— Selected excerpt —
--- start ---

In reality, the clocks for the various components don't necessarily run at the same rate, or even at integer multiples of the CPU clock. You can have a situation where, for example, there are 3.5 clock cycles on the graphics hardware for every one CPU clock cycle. For a lot of the classic systems, this happened because a single higher master clock is divided down for each component.

A "cycle-accurate" emulator is one that operates as if the emulated state of all hardware were updated on every tick of the master clock. This wasn't generally done in the past because it was far too slow ~20 years ago when emulation of classic consoles and computers really took off.

More sophisticated hardware doesn't necessarily have any single master clock in this sense, so it doesn't make much sense to talk about a "cycle-accurate" emulator of a modern PC, for example.

[1] http://fms.komkon.org/EMUL8/HOWTO.html


I played around with this in my own NES emulator, which works roughly the way you describe. I found that, at least for major-brand titles (Mario/Zelda/Metroid/Kirby), cycle accuracy actually doesn't matter. Everything's based off PPU/APU/mapper interrupts.

--- end ---

— Record set —
--- start ---

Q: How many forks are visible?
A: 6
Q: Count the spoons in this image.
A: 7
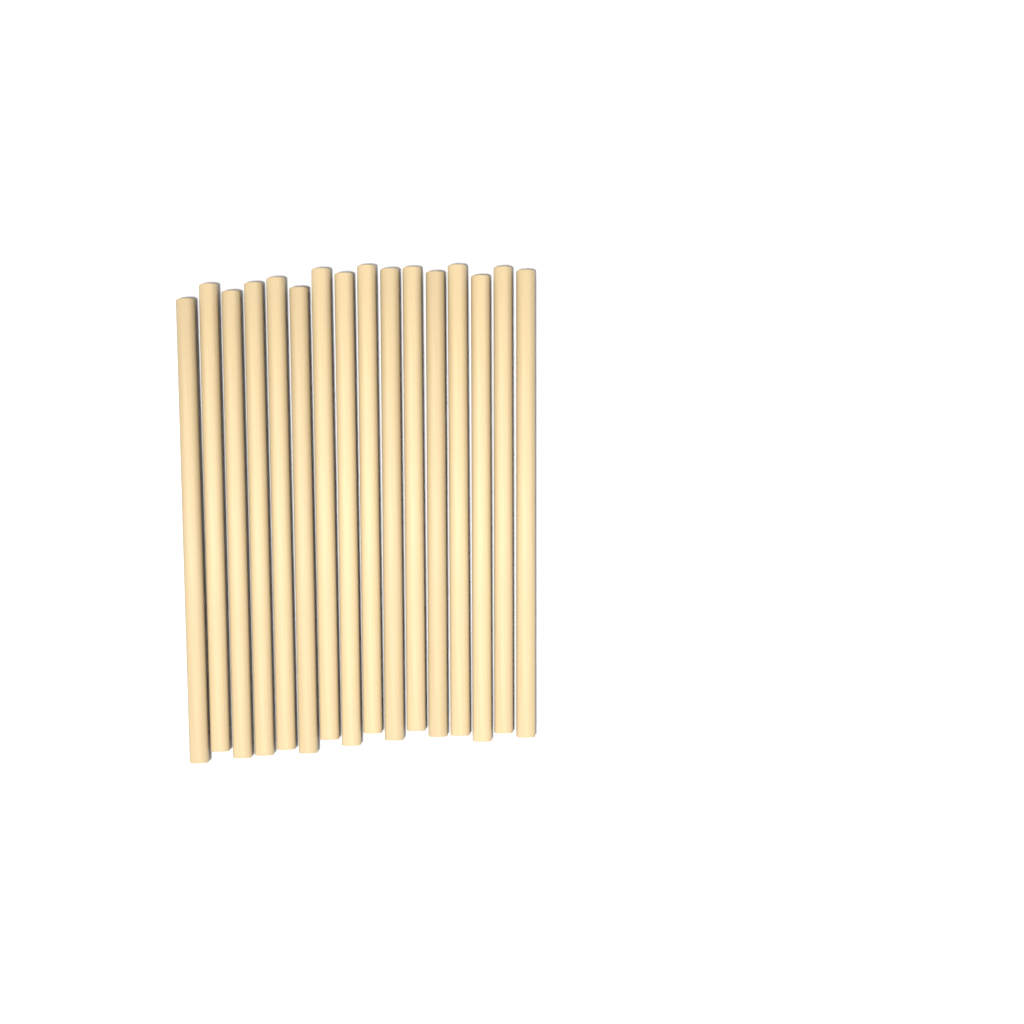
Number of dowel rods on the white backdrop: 16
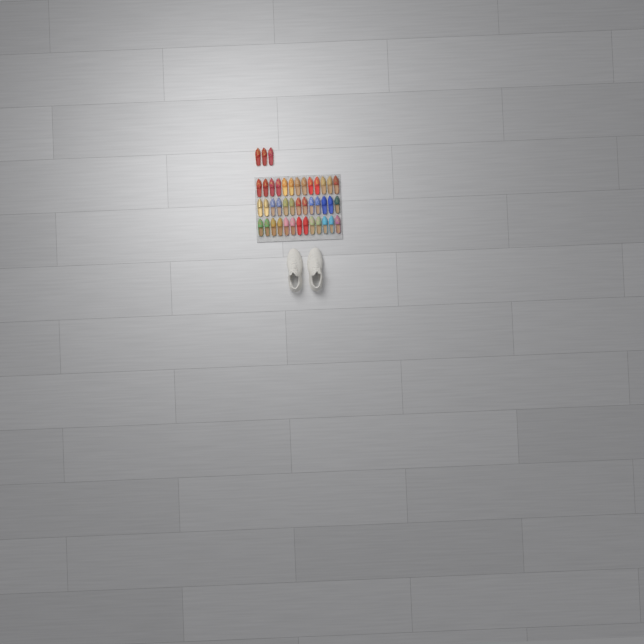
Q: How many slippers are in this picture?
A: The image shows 42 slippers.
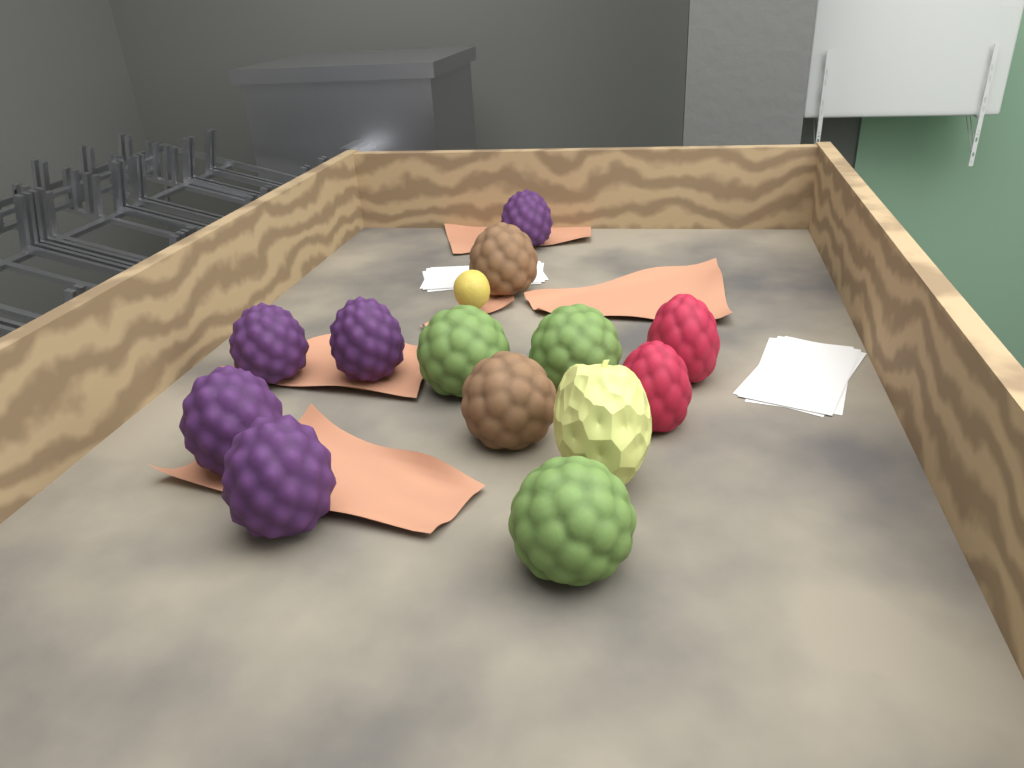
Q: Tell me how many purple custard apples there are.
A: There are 5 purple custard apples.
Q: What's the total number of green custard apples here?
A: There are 3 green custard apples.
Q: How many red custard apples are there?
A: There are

--- end ---

— What the task asks —
Answer the following from the emulation excerpt above:
(a) In the example given, how many clock cycles occur on the graphics hardware for every one CPU clock cycle?
(b) Why was cycle-accurate emulation not generally done in the past?
(c) In the NES emulator described, what is everything based off for the major-brand titles?

— Solution to this problem —
(a) 3.5 clock cycles.
(b) It was far too slow about 20 years ago, when emulation of classic consoles and computers really took off.
(c) PPU/APU/mapper interrupts.